The new system is similar to the old one but requires more data such as Corporation Tax details and director details. It also links with different tax systems such as NI numbers and checks in real time.

However, there are many teething problems which means that workloads for accountants have significantly increased.

These include issues with saving data and connection issues with the ASA (Agents Service Account) resulting in very long delays. There are also problems for overseas businesses wishing to register and the security protocols required by HMRC. Questions asked by the application process can result in dead ends for certain partnerships and businesses not yet trading. The system works well for simple VAT registrations but not for complex situations. HMRC are urgently reviewing this process and working closely with governing bodies.

Finally the old process had a document upload functionality but now, additional documents need to be sent by email or post. It is well-known that HMRC are having many problems with turnaround of post so it seems a very big step backwards to take this function away.

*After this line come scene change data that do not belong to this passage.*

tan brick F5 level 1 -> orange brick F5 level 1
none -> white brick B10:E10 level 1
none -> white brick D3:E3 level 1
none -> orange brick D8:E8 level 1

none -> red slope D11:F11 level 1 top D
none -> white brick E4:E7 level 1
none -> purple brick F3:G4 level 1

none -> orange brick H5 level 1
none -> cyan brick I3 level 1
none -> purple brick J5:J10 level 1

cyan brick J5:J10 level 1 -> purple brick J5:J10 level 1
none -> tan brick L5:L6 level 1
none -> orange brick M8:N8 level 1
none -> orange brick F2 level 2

Right now, the new system is actually slowing things down. Perhaps when all the recommended changes are implemented then the real time data checking will help speed things up.

Next steps:

  • Have all the information you need to hand- draft registrations are only available for 7 days.
  • Ensure the client is ready to approve and can respond to the HMRC security text.
  • Increased involvement with the client to work together is also essential.
  • Feedback to HMRC about any issues.

Verdict: Teething problems are causing delays and workload issues but real-time functionality will hopefully improve things in the long-run.

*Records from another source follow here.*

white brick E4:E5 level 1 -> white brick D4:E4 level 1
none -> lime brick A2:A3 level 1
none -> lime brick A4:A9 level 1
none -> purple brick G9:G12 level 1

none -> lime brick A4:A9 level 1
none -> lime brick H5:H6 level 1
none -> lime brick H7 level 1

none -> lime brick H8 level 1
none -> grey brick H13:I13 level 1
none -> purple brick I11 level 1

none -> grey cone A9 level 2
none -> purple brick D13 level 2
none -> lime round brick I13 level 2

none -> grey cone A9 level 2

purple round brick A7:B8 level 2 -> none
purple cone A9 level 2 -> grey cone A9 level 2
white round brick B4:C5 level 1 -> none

Processing time has increased from 30 days to 8 weeks while removal of some key functions makes the new system more cumbersome

Harshjeet Vaghani, Tax Advisor and Trainee, Oury Clark

There are no major changes to the type of information collected under the new system. However, the UTR number is now mandatory for VAT registration applications for UK entities.

There are some pros and cons of the new system:

• The benefit under VRS is that it will automatically register the taxpayer for MTD (Making Tax Digital) once the VAT number is allocated.

• However, the VRS does not allow the user to save the draft application and only allows one to saves the YES/NO questions which is cumbersome.

• The is also no longer the option to upload documents. Instead, documents have to be emailed or sent by post which is quite regressive.

• Additional checks on VAT registration application for a non-established taxable person takes more time to get than for a UK established entity.

• Progress of the applications filed is not visible on VRS after 7 days.

In my view, the new service has not sped up VAT registrations. It’s actually taking longer. Processing time has increased from 30 days to 8 weeks.

Overall, I preferred the legacy service (old portal) as it was easier to navigate and much more efficient.

Next steps: The new system requires a lot of patience while initial teething issues are ironed out, so be prepared for longer processing times.

Verdict: Processing time has increased from 30 days to 8 weeks and the removal of some key functionality makes new system more cumbersome.

Differences are only superficial, but benefits are yet to be seen

Greg Timson, Chief Accountant, inniAccounts

For the most part, there are only superficial differences between the two systems and their forms: it’s presented differently but the content is the same.

However, we understand that the UTR number is now required for new companies which could cause delays. It also means we can’t register for all taxes at the same time – for example, we now have to wait for VAT.

At the moment, I can’t really see the incremental benefit of this new system – yet. The old system worked, but perhaps in future there will be benefits in terms of streamlining processes in the background. For instance, it could speed up HMRC processing times.

Next steps: Don’t worry about the changed look to the form, generally content is the same and it works well. As ever, have all your company and personal details to hand when you start and ensure you have the UTR number.

Verdict: There are only superficial differences between the new and old system but benefits of the new system are yet to be seen.

Annie Makoff is a freelance journalist and editor.